→ **What is required**
Output, word for word, the span of lines that starts at the one containing "middle tip: (276, 160)" and ends at the last line of the records.

→ **Records supplied**
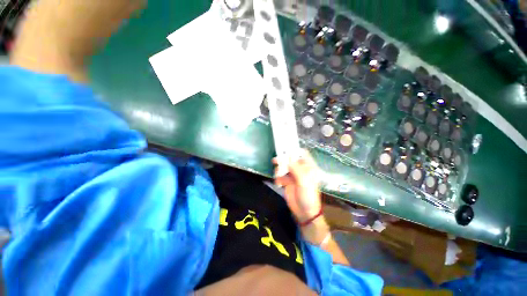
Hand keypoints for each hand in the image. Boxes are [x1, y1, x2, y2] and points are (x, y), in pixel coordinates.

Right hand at [273, 150, 329, 243]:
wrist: (304, 212)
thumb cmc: (308, 195)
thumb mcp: (304, 181)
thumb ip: (296, 168)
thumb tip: (288, 156)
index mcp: (308, 167)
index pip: (302, 154)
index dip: (294, 150)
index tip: (285, 148)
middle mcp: (301, 169)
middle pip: (291, 159)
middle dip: (283, 159)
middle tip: (276, 160)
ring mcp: (293, 175)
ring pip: (284, 167)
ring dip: (279, 169)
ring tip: (277, 174)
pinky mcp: (287, 181)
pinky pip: (280, 175)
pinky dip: (278, 178)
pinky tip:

→ **Expected answer**
middle tip: (276, 160)
ring mcp: (293, 175)
ring pip: (284, 167)
ring dip: (279, 169)
ring tip: (277, 174)
pinky mcp: (287, 181)
pinky pip: (280, 175)
pinky dip: (278, 178)
pinky tip:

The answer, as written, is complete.